Equilibrium & Sustainability

Harvard team launches climate resilience toolkit for front-line health care clinics

A nurse talks to a patient in the emergency room at Salem Hospital in Salem, Ore., on Aug. 20, 2021.

A team of Harvard University public health experts has launched an initiative to help front-line medical clinics protect their patients from climate risks.

The project, called the Climate Resilience for Frontline Clinics Toolkit, provides clinical guidance and information on how to develop action plans and alert systems, as well as checklists for staff and tips for patients.

Also included in the toolkit are tailored instructions that aim to protect patients who are pregnant or who have specific conditions from the impacts of extreme heat.

Among those conditions are asthma, cardiovascular disease, chronic obstructive pulmonary disease, kidney disease, diabetes, dementia, multiple sclerosis and mental health issues. 

“What we hear time and again is that frontline clinics are the glue that hold their communities together when disasters strike,” Aaron Bernstein, interim director of the Center for Climate, Health and the Global Environment at the Harvard T.H. Chan School of Public Health (Harvard Chan C-CHANGE), said in a statement.
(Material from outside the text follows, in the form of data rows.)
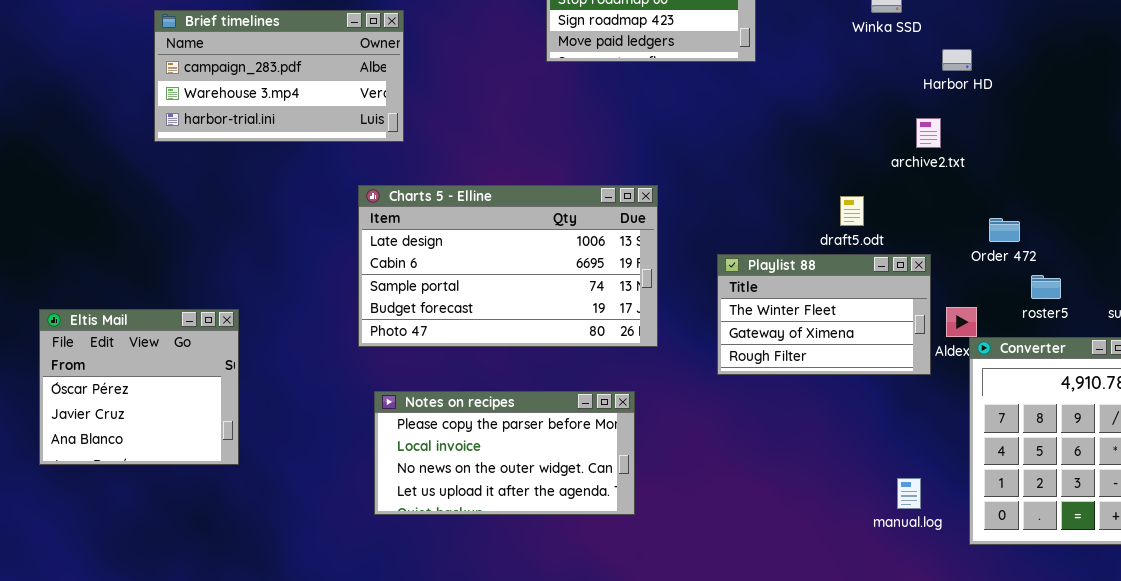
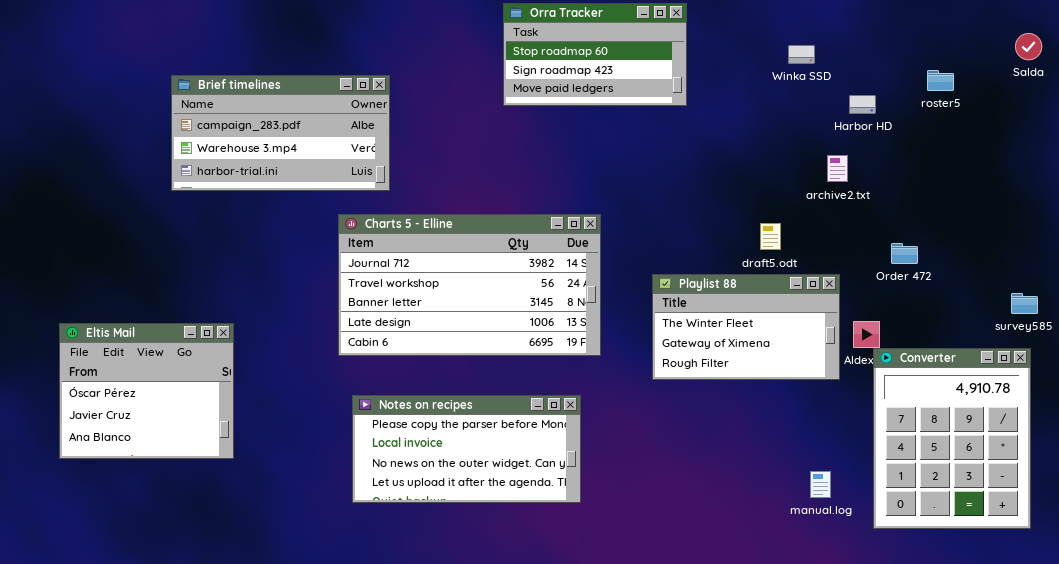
Brief timelines: [154,10,404,142] -> [171,75,390,191], moved
Charts 5 - Elline: [358,185,658,347] -> [338,214,601,356], scrolled up 3 rows
roster5: [1031,275,1061,299] -> [927,70,954,91], moved

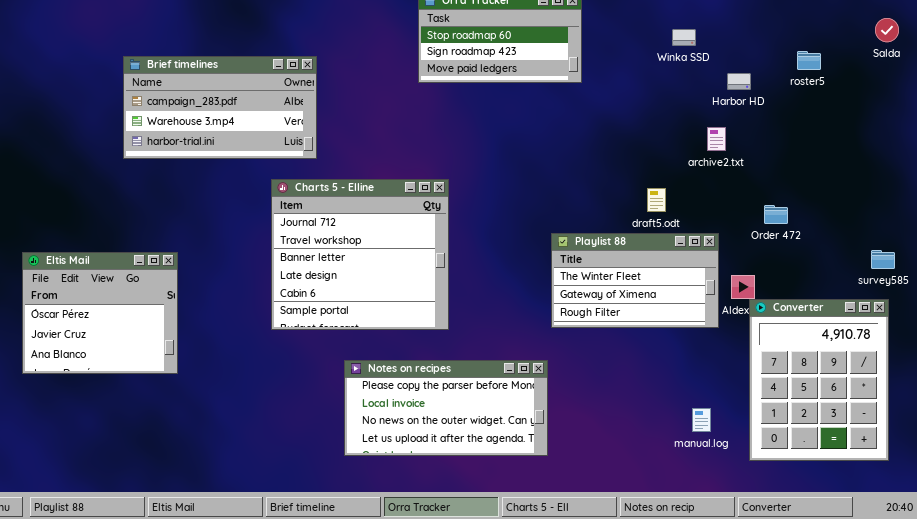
Charts 5 - Elline: [338,214,601,356] -> [271,179,449,330], resized
Eltis Mail: [59,323,234,459] -> [22,252,178,374], moved
Notes on recipes: [352,395,581,503] -> [344,360,548,456], moved

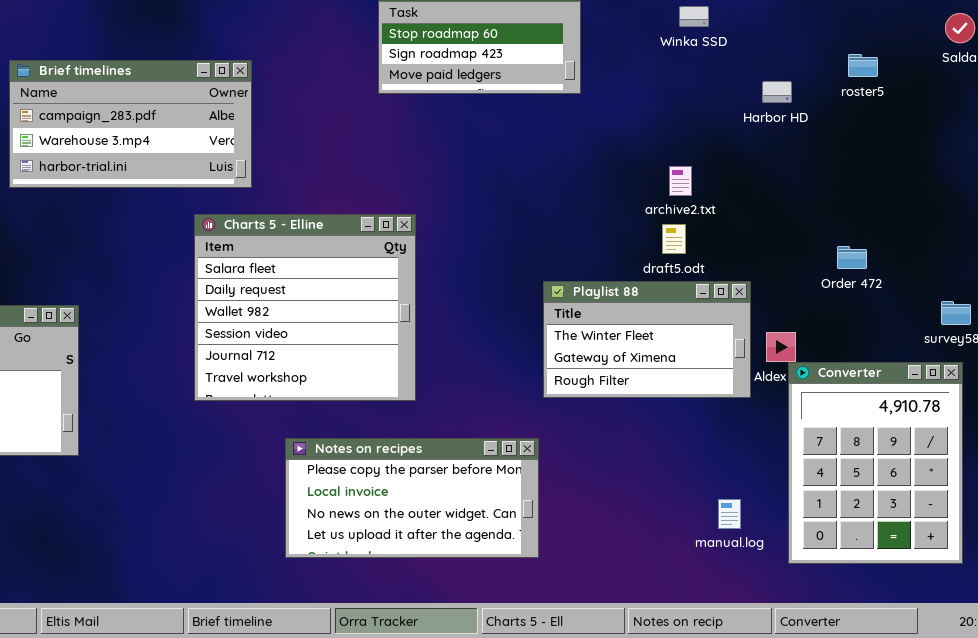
Winka SSD: [672,29,696,46] -> [679,6,709,27], moved
archive2.txt: [707,127,726,151] -> [669,166,692,196], moved
Charts 5 - Elline: [271,179,449,330] -> [194,214,416,401], scrolled up 4 rows
Order 472: [764,205,788,224] -> [837,246,867,269], moved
“But with limited resources, and an ongoing pandemic, many don’t have the funding, training, or tools they need after a climate shock,” Bernstein added.

Bernstein and his colleagues at Harvard Chan C-CHANGE therefore collaborated with the nonprofit Americares — and with funding from the company Biogen — to help clinics in these communities overcome such shocks.

Harvard Chan C-CHANGE and Americares worked to develop the toolkit with front-line health clinics in California, Massachusetts, North Carolina and Texas with the goal of maintaining patient health “before, during and after climate shocks,” a joint statement from the partners said.

Front-line clinics care for millions of the country’s uninsured or underinsured patients, according to the groups.

Yet these same clinics are often overwhelmed by intense heat waves and storms, which destroy infrastructure, interfere with supply chains and cause power cuts, the researchers stressed.

“We know that low-income, uninsured and underinsured populations need more support after emergencies,” Kristin Stevens, senior director of climate and disaster resilience at Americares, said in a statement. 

“This need is accelerating as we experience more intense storms, wildfires and extreme weather,” Stevens added.

Work on the climate resilience toolkit began in 2021 with a survey of more than 450 clinic staff across 47 U.S. states and territories that revealed significant knowledge gaps in patient care during and after climate shocks. 

The researchers found that 81 percent of clinic staff said their workplace endured disruptions due to extreme weather within the past three years.

However, they also discovered that only 20 percent of staff felt that their clinic was “very resilient” in the face of extreme weather.

About 77 percent of clinic staff said they lacked the tools to implement climate change preparedness, while more than 80 percent wanted training to protect their patients during such events, according to the survey.

Over the next five years, Harvard Chan C-CHANGE and Americares researchers said they plan to expand their project globally by adapting the toolkit for use in at least three low- and middle-income countries.

“We find ourselves in unprecedented times in which wildfires may spark and spread overnight,” Jessie Liu, a family medicine physician at La Clínica de La Raza in Oakland, Calif., said in a statement.

“These resources will be useful as a guide for our patients, providers, and clinics to prepare for the increasing wildfire risk for the communities we serve in order to mitigate health impacts,” Liu added.